The study incorporated data from 4,657 patients who completed a drug-use questionnaire, took a physical exam, and provided a blood sample following a nine-hour fast. Of these, 579 were current marijuana users, 1,975 had used it in the past, and 2,103 had never used marijuana.

Both insulin resistance and a large waist circumference have been linked to a greater risk of developing diabetes. The fasting insulin test used in this study is a common way to diagnose diabetes.

Marijuana users tend to consume more calories than non-users, but according to Mittleman, “two large studies found that marijuana users tended to be leaner than non-users, even after accounting for other behavioral and clinical characteristics.”

Mittleman told Healthline News that the mechanisms at work are still not entirely clear. “We know from previous work that drugs that block the cannabinoid receptors in the body have similar favorable metabolic effects,” he explained. “It is possible that some of the cannabinoid compounds in the marijuana used by the study participants may have had mixed effects, partially stimulating and partially blocking the [cannabinoid] receptors."
The Medical Use and Legalization of Marijuana

Although marijuana has been illegal in the U.S. since 1937, its use continues unabated. By current estimates, 18.1 million Americans use marijuana, or about seven percent of the adult population.

The herb Cannabis sativa has been used for centuries to relieve pain, improve mood, and increase appetite. Medical marijuana is a synthetic form of its active ingredient, tetrahydrocannabinol (THC), now approved to treat the side effects of chemotherapy, AIDS-induced anorexia, nausea, and other medical conditions.

Currently, 19 states and the District of Columbia have legalized THC for medical use, and legislation is pending approval in 10 other states. The number of patients currently using medical marijuana is estimated at nearly 2.5 million, according to ProCon.org, based on data from state registries.

And state legalization of recreational marijuana is gaining momentum as well. So far, Colorado and Washington have legalized cannabis for all uses.

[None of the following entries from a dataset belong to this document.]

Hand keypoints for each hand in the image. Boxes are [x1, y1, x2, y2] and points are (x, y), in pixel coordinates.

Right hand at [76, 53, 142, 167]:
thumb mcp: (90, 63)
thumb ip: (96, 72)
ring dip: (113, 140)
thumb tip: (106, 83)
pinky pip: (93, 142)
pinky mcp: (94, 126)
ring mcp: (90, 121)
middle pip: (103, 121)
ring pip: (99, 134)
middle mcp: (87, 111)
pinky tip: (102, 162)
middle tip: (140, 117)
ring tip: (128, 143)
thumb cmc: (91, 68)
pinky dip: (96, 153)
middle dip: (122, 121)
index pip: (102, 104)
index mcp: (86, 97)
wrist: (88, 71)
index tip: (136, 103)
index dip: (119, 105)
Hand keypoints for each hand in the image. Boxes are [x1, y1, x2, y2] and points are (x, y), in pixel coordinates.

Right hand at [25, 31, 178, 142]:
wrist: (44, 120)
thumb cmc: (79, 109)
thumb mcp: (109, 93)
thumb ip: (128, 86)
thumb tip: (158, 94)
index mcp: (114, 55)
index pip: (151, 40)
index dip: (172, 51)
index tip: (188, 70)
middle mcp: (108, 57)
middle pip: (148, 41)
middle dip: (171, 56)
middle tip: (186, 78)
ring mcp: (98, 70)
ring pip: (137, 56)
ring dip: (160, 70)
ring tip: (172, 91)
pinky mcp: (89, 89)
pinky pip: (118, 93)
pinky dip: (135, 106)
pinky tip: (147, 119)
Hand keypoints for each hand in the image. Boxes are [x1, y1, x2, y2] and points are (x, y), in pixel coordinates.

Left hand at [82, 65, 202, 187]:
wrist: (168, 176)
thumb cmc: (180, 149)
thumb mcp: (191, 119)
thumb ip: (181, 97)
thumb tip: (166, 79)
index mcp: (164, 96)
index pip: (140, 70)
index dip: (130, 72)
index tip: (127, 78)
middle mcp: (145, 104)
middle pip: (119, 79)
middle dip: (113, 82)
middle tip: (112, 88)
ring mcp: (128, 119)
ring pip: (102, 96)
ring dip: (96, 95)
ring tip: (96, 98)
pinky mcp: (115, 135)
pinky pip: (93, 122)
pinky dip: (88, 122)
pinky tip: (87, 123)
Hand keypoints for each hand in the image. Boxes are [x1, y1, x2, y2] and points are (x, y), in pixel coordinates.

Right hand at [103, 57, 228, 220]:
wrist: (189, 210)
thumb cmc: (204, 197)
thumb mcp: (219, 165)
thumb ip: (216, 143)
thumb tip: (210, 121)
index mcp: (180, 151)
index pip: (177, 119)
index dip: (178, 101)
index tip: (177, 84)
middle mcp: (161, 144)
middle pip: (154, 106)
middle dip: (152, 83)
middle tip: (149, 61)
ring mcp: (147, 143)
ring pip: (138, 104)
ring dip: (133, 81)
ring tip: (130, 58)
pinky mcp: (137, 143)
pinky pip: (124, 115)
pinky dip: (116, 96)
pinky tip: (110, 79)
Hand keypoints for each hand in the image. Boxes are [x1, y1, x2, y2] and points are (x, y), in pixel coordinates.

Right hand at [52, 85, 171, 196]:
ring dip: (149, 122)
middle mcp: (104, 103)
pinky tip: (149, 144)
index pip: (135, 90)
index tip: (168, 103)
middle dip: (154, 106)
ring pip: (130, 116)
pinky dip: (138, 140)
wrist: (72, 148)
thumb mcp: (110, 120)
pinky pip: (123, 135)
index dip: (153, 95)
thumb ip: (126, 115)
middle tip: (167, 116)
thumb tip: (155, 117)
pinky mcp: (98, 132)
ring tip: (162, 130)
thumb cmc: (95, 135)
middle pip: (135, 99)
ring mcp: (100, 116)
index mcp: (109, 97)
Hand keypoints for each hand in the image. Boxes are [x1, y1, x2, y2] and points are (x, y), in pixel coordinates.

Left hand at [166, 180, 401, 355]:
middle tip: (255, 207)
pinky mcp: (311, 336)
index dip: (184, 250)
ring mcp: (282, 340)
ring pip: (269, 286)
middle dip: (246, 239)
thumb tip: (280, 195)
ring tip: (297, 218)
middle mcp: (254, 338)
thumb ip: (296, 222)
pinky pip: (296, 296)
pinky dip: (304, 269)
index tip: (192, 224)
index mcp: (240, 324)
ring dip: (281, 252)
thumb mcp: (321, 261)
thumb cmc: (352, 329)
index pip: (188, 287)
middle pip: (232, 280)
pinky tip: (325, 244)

“With the increasing number of states that allow marijuana use for medical or recreational purposes, it is crucial to expand the research to better understand the biologic effects of marijuana,” said Mittleman.

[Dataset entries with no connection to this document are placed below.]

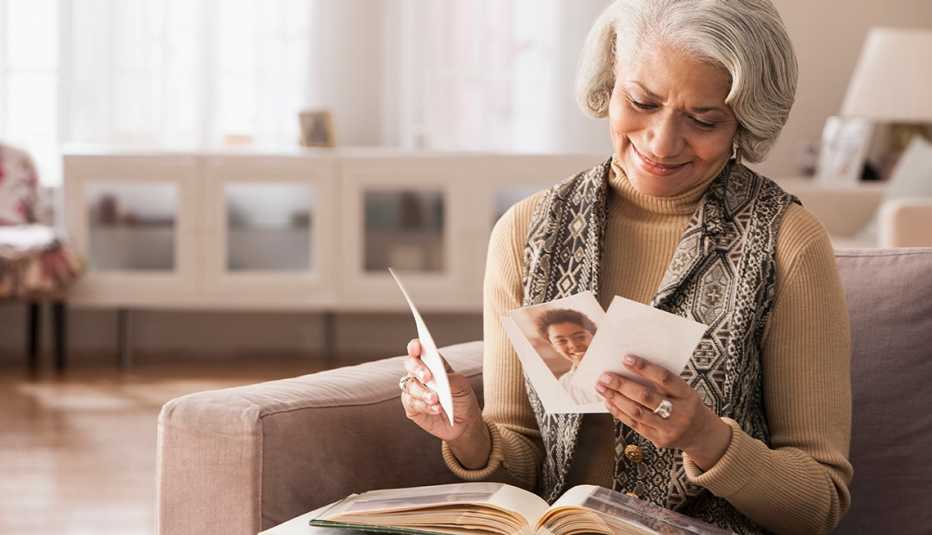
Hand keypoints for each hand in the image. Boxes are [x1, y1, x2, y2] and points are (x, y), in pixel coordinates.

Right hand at [401, 339, 482, 442]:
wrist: (465, 423)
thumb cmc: (462, 398)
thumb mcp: (462, 386)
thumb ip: (449, 378)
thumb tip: (437, 376)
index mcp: (432, 364)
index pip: (419, 350)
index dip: (415, 346)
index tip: (416, 347)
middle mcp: (420, 375)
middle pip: (410, 365)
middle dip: (417, 369)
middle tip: (427, 377)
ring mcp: (414, 391)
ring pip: (409, 386)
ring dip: (422, 392)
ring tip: (436, 399)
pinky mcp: (412, 408)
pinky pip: (412, 403)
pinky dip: (425, 406)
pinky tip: (436, 409)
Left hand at [596, 354, 731, 469]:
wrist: (700, 433)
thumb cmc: (685, 404)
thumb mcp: (683, 390)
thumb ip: (662, 382)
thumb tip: (628, 368)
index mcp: (687, 395)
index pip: (664, 378)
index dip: (644, 368)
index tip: (625, 359)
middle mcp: (680, 413)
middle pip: (646, 397)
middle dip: (622, 385)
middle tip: (605, 376)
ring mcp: (669, 429)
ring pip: (637, 413)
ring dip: (616, 399)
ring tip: (602, 388)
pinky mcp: (659, 440)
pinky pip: (635, 425)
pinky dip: (619, 412)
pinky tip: (609, 402)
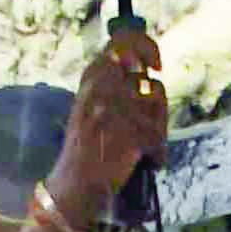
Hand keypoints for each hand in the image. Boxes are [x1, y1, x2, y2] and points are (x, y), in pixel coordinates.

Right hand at [54, 23, 170, 216]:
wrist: (72, 188)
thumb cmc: (86, 149)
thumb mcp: (89, 106)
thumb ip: (111, 84)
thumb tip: (143, 66)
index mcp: (90, 79)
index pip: (120, 43)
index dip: (144, 46)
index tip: (154, 64)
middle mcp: (100, 89)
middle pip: (145, 72)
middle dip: (157, 89)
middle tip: (155, 106)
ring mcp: (114, 111)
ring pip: (156, 100)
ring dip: (158, 123)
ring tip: (148, 142)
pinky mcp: (128, 136)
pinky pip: (158, 135)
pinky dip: (158, 152)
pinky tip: (149, 161)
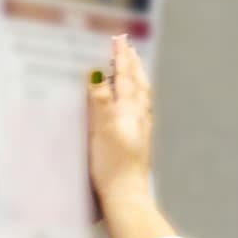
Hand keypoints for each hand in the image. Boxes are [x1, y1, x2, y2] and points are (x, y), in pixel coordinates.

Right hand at [86, 40, 172, 237]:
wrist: (126, 198)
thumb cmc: (112, 166)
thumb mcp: (101, 128)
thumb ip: (100, 99)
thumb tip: (96, 71)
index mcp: (129, 111)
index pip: (125, 78)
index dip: (120, 58)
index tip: (119, 40)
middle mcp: (138, 118)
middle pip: (137, 85)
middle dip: (132, 66)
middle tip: (129, 49)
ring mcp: (140, 132)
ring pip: (141, 99)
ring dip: (137, 82)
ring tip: (135, 71)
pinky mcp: (137, 146)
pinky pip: (140, 114)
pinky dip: (137, 102)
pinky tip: (135, 108)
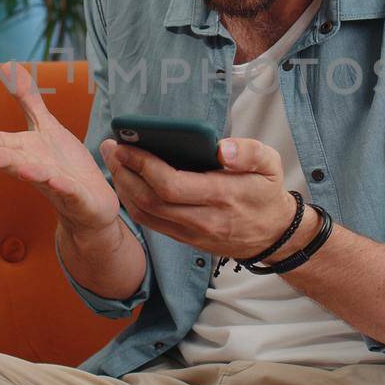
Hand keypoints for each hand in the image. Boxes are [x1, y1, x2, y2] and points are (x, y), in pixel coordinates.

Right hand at [0, 62, 119, 233]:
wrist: (88, 202)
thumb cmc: (63, 163)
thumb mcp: (46, 126)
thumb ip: (27, 100)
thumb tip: (7, 66)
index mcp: (26, 151)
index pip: (0, 143)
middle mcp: (35, 168)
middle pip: (15, 162)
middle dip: (1, 160)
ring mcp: (55, 184)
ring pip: (41, 177)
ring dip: (32, 173)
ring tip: (23, 170)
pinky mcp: (77, 196)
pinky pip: (68, 190)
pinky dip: (63, 186)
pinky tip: (57, 181)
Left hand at [102, 136, 297, 256]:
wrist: (273, 234)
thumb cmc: (266, 192)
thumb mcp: (270, 164)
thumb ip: (249, 152)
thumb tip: (221, 148)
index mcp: (222, 196)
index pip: (171, 185)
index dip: (143, 165)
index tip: (127, 145)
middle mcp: (203, 219)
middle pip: (150, 200)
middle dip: (125, 172)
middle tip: (111, 148)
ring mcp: (191, 233)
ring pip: (145, 214)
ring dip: (123, 187)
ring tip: (114, 161)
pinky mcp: (184, 239)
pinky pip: (150, 223)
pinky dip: (132, 202)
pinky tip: (125, 182)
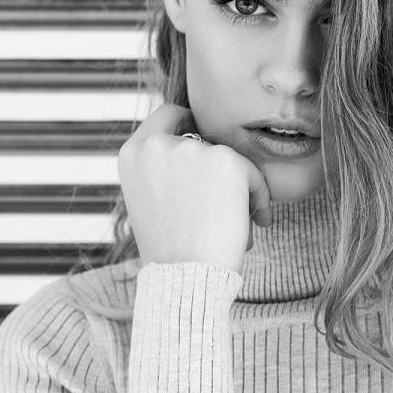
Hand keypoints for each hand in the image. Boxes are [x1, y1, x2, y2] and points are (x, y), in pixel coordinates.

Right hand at [118, 102, 273, 276]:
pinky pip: (254, 175)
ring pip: (230, 161)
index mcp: (133, 153)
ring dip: (238, 191)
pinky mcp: (227, 161)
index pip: (167, 115)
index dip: (189, 122)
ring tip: (235, 227)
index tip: (206, 144)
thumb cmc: (170, 252)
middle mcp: (158, 144)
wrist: (184, 277)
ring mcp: (193, 149)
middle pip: (205, 140)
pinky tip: (254, 224)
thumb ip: (165, 172)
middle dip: (218, 173)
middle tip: (221, 209)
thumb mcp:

The medical community is becoming increasingly vocal in the push to investigate the therapeutic properties and side effects of cannabis.

AJM editor-in-chief Joseph S. Alpert, M.D., made his position clear in an editorial accompanying the current study: “I would like to call on the NIH and the DEA to collaborate in developing policies to implement solid scientific investigations that would lead to information assisting physicians in the proper use and prescription of THC in its synthetic or herbal form.”